To increase public confidence in the vaccine, former presidents Barack Obama, George W. Bush, and Bill Clinton have said they will take the vaccine publicly, Heilweil reported in another Recode article. The government’s top infectious disease specialist, Anthony Fauci, MD, has also volunteered to do so on camera. Vice President Mike Pence, Second Lady Karen Pence, and US surgeon general Jerome Adams, MD, MPH, received their vaccines on television on December 18, and President-elect Joe Biden and incoming First Lady Jill Biden, EdD, will publicly receive their first doses on December 21, Alice Miranda Ollstein reported in Politico.

Community health workers and promotores (CHW/Ps) — trusted community members who serve as links to health and social services — could help alleviate fears about the vaccine, especially in Black and Latinx communities, which have been historically mistreated or excluded by the health care system. “Through good times and bad, [CHW/Ps have] earned a deep level of trust,” wrote Rishi Manchanda, MD, MPH, president and CEO of HealthBegins, and Claire Qureshi, MBA, senior director for the Community Health Acceleration Partnership, in the Hill. “That trust has been proven effective in the fight against many outbreaks and pandemic, including this one.”

Keep Wearing a Mask — with Optimism

The COVID-19 pandemic is long from over, but with the first doses of vaccines making their way around the world, there is much to be thankful for at the end of this unprecedented year.
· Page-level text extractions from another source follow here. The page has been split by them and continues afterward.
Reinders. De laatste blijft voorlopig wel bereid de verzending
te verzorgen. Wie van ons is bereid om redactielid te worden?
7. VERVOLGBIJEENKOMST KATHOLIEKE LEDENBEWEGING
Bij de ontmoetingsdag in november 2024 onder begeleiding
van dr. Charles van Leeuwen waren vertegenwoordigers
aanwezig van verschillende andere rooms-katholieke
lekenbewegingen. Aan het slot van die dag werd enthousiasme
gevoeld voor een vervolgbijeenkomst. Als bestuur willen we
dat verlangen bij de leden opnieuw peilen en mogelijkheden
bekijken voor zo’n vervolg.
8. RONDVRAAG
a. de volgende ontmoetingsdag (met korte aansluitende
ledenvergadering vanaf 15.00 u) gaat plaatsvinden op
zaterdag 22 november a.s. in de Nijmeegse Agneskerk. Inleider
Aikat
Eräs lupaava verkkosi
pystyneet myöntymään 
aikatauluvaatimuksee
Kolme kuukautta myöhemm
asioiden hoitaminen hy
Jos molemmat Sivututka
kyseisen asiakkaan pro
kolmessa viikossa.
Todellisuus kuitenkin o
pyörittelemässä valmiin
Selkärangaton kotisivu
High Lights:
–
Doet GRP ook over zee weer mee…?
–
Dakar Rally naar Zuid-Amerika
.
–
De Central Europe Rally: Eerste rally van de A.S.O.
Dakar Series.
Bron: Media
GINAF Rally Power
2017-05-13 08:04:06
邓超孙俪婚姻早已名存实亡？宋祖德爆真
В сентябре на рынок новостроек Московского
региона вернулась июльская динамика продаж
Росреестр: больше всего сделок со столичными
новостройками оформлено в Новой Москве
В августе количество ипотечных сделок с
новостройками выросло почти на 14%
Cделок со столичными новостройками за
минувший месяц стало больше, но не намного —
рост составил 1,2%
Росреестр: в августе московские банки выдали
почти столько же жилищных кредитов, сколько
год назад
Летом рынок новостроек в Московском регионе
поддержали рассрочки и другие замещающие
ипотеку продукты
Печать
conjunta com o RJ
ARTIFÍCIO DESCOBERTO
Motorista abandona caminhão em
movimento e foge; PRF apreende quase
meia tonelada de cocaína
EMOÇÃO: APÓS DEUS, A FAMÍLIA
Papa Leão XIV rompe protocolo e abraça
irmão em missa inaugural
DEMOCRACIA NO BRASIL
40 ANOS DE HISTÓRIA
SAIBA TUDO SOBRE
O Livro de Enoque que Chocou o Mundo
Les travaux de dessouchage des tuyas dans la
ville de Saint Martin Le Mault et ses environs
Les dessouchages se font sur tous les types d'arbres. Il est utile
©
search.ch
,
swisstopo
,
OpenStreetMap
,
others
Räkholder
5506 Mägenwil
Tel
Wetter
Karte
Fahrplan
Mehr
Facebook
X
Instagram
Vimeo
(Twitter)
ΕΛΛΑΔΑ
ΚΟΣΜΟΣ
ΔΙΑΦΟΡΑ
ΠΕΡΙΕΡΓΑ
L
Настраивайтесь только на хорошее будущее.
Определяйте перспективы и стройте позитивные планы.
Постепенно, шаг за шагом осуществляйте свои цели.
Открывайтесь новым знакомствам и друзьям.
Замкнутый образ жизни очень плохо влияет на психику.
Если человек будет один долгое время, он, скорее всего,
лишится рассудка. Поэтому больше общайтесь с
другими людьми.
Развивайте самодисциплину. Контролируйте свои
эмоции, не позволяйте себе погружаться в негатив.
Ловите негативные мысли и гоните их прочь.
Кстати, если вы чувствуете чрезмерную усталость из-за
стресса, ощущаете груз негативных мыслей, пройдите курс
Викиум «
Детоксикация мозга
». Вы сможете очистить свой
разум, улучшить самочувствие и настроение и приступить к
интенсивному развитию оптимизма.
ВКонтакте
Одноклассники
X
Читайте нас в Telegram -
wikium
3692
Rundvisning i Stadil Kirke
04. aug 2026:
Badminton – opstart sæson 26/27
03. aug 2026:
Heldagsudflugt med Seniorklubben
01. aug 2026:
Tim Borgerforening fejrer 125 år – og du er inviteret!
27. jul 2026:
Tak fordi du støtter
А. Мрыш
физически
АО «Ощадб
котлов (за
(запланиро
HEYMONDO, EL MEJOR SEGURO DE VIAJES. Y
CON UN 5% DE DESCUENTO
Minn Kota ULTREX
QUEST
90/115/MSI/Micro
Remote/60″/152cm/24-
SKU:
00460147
While vaccine production ramps up, it is more important than ever that people adhere to public health guidelines when interacting with others outside of their household.

The Pfizer vaccine appears to prevent symptomatic illness and severe disease, but the studies “haven’t looked at whether the vaccine prevents someone from carrying COVID-19 and spreading it to others,” said CNN medical analyst Leana Wen, MD, visiting professor of health policy and management at George Washington University School of Public Health. “We need for everyone to keep following the precautions we’ve been talking about all along. Wear a mask. Keep physical distancing. Avoid indoor gatherings. Wash your hands.”